8. So are you against community level struggles, as communities are generally composed of diverse class interests?

A “Community” is not simply an aggregation of horizontal interests; it arises out of an articulation (which includes hidden and open conflicts) between various levels of interests. Its critical edge is determined by the nature of interests that dominate that articulation. We are not even hostile towards the idea of rural community, but the point is to see how it is internally constituted, and which class interest dominates it.

(I thank comrades, interacting with whom I wrote much of the text.)

The Meaning of Anti-Casteism


Ambedkar clearly defined the meaning of the struggle against the caste system. For him it was not simply a petty bourgeois assertion of identity, a struggle for mere representation, as many exponents for and against the dalit movement have propounded. In his ILP days and again in “Who were the Shudras” (1946), Ambedkar essentially viewed the origin and function of caste (and therefore casteism) as conversion of “the scheme of division of work into a scheme of division of workers, into fixed and permanent occupational categories”. So the revolt against the caste system (or casteism in a capitalist society) is a revolt against the material and ideological division of workers, against the labour market segmentation, against the individualist-competitive ethic (a petty bourgeois tendency) among workers (which frequently takes identitarian forms). Only by questioning and destroying the whiteness of the “white” workers, a larger united working class movement could be posed in racist societies like the US. Similarly in a casteist society like India, only by attacking the “upper/middle-caste-ness” among workers, a working class alternative could be posed. A drastic reorientation of the dalit movement (and therefore of the working class movement) is needed if it has to pose a real challenge to the caste system and casteism, as Ambedkar understood them. Dalit Movement has to re-emerge as the vanguard of the working class movement.

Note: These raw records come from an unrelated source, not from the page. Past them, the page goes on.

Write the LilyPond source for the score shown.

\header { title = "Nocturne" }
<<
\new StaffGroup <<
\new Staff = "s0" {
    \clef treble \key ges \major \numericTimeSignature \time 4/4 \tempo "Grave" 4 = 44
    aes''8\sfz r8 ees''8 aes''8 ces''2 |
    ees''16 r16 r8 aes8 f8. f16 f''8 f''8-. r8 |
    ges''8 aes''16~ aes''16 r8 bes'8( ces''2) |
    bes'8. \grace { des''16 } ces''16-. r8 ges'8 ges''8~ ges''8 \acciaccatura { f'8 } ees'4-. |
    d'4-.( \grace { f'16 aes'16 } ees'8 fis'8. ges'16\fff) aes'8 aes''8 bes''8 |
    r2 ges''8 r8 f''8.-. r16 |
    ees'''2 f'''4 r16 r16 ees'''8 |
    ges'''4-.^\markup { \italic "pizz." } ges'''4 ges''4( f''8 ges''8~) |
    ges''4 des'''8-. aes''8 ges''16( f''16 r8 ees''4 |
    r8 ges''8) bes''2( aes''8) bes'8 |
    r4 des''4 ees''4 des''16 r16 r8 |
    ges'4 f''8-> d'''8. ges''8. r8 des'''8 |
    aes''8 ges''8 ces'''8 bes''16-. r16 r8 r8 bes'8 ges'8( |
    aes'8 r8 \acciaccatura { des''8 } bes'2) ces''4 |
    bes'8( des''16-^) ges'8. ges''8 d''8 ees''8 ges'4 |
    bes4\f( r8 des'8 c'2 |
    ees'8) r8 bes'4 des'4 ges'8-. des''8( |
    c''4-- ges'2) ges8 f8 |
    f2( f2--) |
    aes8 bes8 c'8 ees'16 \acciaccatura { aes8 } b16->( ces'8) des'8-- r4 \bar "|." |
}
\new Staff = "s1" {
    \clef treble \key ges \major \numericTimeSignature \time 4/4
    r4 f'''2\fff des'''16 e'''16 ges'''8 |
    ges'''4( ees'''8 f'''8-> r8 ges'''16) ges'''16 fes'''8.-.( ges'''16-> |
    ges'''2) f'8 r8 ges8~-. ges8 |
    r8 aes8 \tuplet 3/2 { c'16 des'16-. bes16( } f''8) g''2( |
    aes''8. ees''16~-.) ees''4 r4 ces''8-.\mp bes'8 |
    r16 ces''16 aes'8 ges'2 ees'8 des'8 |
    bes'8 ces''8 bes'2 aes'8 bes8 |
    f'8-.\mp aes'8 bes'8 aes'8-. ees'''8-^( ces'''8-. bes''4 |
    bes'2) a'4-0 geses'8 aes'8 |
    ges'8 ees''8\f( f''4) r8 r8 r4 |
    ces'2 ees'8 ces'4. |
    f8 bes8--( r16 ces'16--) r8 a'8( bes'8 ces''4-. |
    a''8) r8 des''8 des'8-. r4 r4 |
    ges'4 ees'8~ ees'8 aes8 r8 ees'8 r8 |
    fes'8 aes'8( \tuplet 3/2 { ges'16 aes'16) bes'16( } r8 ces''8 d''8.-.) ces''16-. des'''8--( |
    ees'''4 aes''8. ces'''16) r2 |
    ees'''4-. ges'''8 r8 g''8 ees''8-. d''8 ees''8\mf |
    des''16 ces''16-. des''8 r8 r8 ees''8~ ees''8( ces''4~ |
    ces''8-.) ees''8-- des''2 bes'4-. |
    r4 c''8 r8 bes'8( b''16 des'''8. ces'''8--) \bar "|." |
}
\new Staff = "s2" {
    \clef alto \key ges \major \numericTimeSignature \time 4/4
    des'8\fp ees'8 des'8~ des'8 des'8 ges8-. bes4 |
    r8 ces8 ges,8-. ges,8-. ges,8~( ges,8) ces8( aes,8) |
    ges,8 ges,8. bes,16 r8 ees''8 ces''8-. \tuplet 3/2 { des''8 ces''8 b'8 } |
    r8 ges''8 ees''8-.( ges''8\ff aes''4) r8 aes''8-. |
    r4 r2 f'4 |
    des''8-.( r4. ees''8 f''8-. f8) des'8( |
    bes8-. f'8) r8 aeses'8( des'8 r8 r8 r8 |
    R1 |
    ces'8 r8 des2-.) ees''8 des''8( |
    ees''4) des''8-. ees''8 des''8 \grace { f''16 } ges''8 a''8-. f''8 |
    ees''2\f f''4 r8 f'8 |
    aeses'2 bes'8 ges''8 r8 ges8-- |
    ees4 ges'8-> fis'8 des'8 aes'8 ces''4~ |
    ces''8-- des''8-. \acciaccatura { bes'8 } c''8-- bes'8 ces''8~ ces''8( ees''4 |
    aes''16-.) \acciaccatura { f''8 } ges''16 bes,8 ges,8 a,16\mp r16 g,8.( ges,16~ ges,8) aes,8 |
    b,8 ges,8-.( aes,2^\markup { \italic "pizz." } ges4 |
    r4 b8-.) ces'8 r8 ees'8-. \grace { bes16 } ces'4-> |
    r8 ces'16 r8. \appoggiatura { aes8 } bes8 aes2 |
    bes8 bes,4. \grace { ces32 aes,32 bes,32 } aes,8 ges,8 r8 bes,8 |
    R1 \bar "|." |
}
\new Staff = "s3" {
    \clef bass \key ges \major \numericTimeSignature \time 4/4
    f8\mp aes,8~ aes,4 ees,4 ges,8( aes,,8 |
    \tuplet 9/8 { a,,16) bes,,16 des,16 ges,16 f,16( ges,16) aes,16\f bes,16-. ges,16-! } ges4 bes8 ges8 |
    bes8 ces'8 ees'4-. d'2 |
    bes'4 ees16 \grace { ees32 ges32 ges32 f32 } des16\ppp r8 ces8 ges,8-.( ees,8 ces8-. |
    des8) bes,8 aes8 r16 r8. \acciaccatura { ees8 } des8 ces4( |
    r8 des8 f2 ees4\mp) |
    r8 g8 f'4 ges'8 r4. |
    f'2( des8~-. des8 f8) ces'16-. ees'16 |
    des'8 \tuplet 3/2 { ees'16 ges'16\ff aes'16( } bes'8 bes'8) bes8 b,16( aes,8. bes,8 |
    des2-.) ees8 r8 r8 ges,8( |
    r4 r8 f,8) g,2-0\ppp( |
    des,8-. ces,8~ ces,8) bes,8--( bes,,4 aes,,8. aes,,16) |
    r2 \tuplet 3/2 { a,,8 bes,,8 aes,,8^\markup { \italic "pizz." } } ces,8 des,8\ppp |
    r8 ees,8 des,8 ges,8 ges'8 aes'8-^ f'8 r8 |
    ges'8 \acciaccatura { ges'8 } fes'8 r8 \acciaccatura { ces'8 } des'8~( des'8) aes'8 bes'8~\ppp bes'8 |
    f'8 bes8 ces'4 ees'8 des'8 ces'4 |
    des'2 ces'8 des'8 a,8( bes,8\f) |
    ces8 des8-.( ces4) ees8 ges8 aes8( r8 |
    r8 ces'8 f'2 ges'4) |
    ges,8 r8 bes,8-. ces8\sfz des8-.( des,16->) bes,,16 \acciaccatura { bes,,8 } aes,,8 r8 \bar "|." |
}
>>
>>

Ambedkar’s view on organisation


Some days back I was in Nagpur for a seminar on the Dalit question. A dalit leader told me an interesting fact (which needs to be verified) that Ambedkar’s slogan for the movement raised during the formation of Bahishkrit Hitakarani Sabha, (Association for the Welfare of the Ostracised) in 1924 was not shika, sanghatit vha va sangharsh kara (“EDUCATE, ORGANISE AND AGITATE”). It was actually shika, sangharsh kara, sanghatit vha (“EDUCATE, AGITATE AND ORGANISE”). And the change, according to him and I agree, was significant since the original slogan perceives an organisation as produced and reproduced (made, unmade and remade) within the process of movement. The change in the slogan leads to the status-quoisation of the movement, as within this changed framework the institutionalised structure of an organisation manipulates the movement for its own reproduction.